§ **BRIEF**:
Which lines of the data below contain "Creek"? Please show them all.

§ **DATA FOR REVIEW**:
=-=-=-=-=
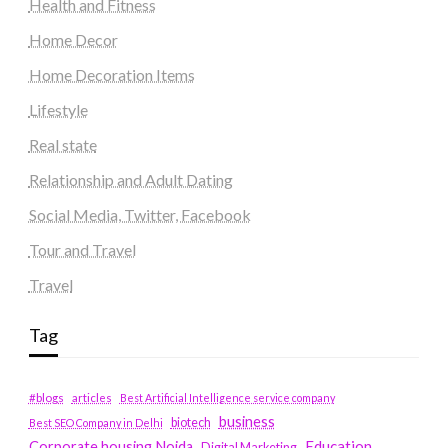
Health and Fitness
Home Decor
Home Decoration Items
Lifestyle
Real state
Relationship and Adult Dating
Social Media, Twitter, Facebook
Tour and Travel
Travel
Tag
#blogs
articles
Best Artificial Intelligence service company
business
biotech
Best SEO Company in Delhi
Education
Corporate housing Noida
Digital Marketing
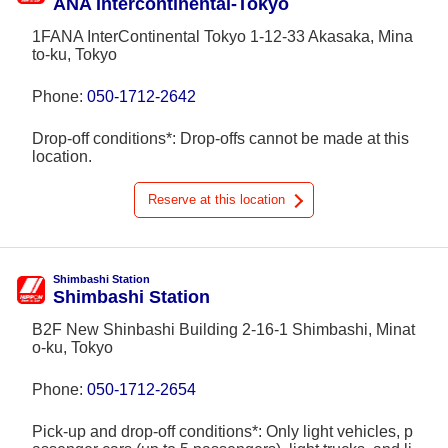
ANA Intercontinental-Tokyo
1FANA InterContinental Tokyo 1-12-33 Akasaka, Mina
to-ku, Tokyo
Phone:
050-1712-2642
Drop-off conditions*: Drop-offs cannot be made at this
location.
Reserve at this location
Shimbashi Station
Shimbashi Station
B2F New Shinbashi Building 2-16-1 Shimbashi, Minat
o-ku, Tokyo
Phone:
050-1712-2654
Pick-up and drop-off conditions*: Only light vehicles, p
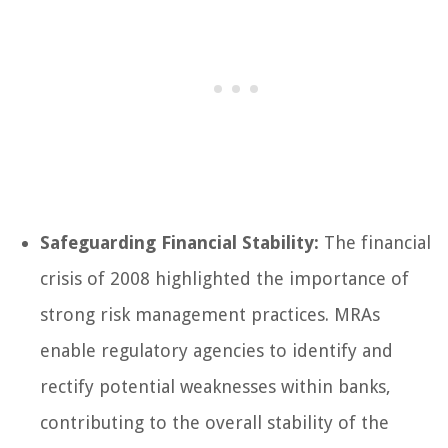
Safeguarding Financial Stability:
The financial
crisis of 2008 highlighted the importance of
strong risk management practices. MRAs
enable regulatory agencies to identify and
rectify potential weaknesses within banks,
contributing to the overall stability of the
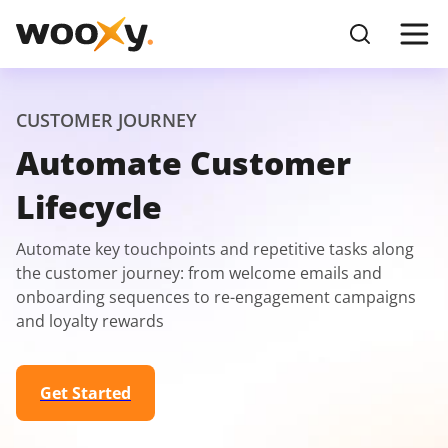
CUSTOMER JOURNEY
Automate Customer
Lifecycle
Automate key touchpoints and repetitive tasks along
the customer journey: from welcome emails and
onboarding sequences to re-engagement campaigns
and loyalty rewards
Get Started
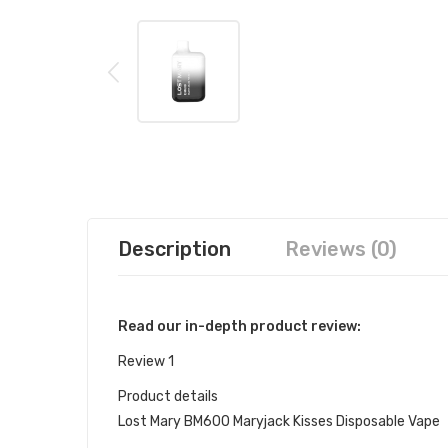
Description
Reviews (0)
Read our in-depth product review:
Review 1
Product details
Lost Mary BM600 Maryjack Kisses Disposable Vape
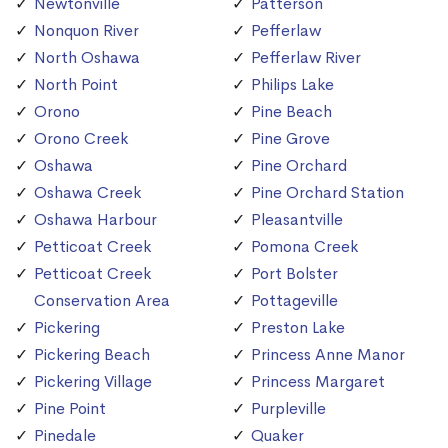
Newtonville
Patterson
Nonquon River
Pefferlaw
North Oshawa
Pefferlaw River
North Point
Philips Lake
Orono
Pine Beach
Orono Creek
Pine Grove
Oshawa
Pine Orchard
Oshawa Creek
Pine Orchard Station
Oshawa Harbour
Pleasantville
Petticoat Creek
Pomona Creek
Petticoat Creek
Port Bolster
Conservation Area
Pottageville
Pickering
Preston Lake
Pickering Beach
Princess Anne Manor
Pickering Village
Princess Margaret
Pine Point
Purpleville
Pinedale
Quaker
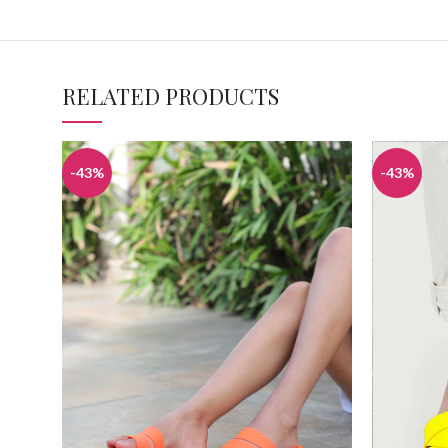
RELATED PRODUCTS
-43%
-43%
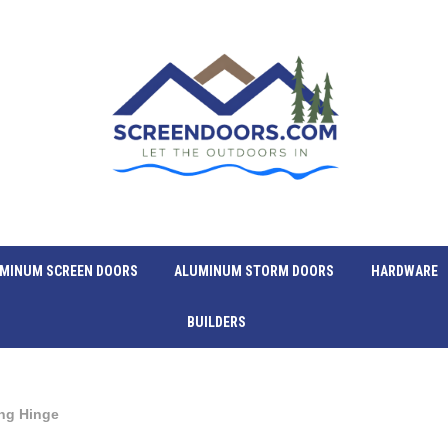
MINUM SCREEN DOORS
ALUMINUM STORM DOORS
HARDWARE
BUILDERS
ing Hinge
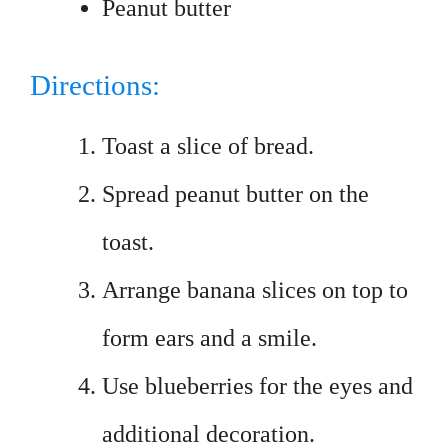
Peanut butter
Directions:
Toast a slice of bread.
Spread peanut butter on the
toast.
Arrange banana slices on top to
form ears and a smile.
Use blueberries for the eyes and
additional decoration.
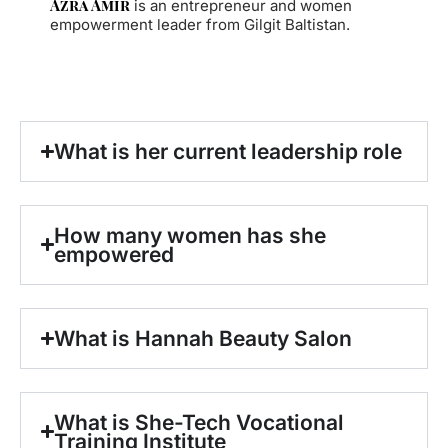
Azra Amir
is an entrepreneur and women
empowerment leader from Gilgit Baltistan.
What is her current leadership role
How many women has she
empowered
What is Hannah Beauty Salon
What is She-Tech Vocational
Training Institute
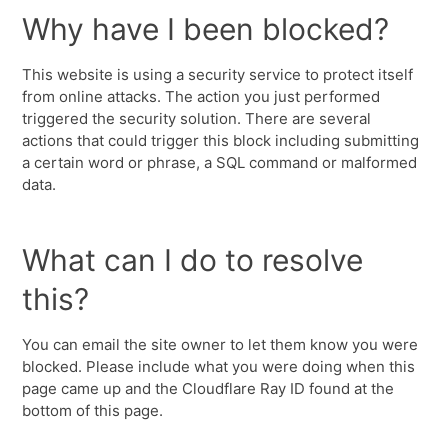
Why have I been blocked?
This website is using a security service to protect itself
from online attacks. The action you just performed
triggered the security solution. There are several
actions that could trigger this block including submitting
a certain word or phrase, a SQL command or malformed
data.
What can I do to resolve
this?
You can email the site owner to let them know you were
blocked. Please include what you were doing when this
page came up and the Cloudflare Ray ID found at the
bottom of this page.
=-=-=-=-=
§ **RESPONSE TO THIS TASK**:
Orono Creek
Oshawa Creek
Petticoat Creek
Pomona Creek
Petticoat Creek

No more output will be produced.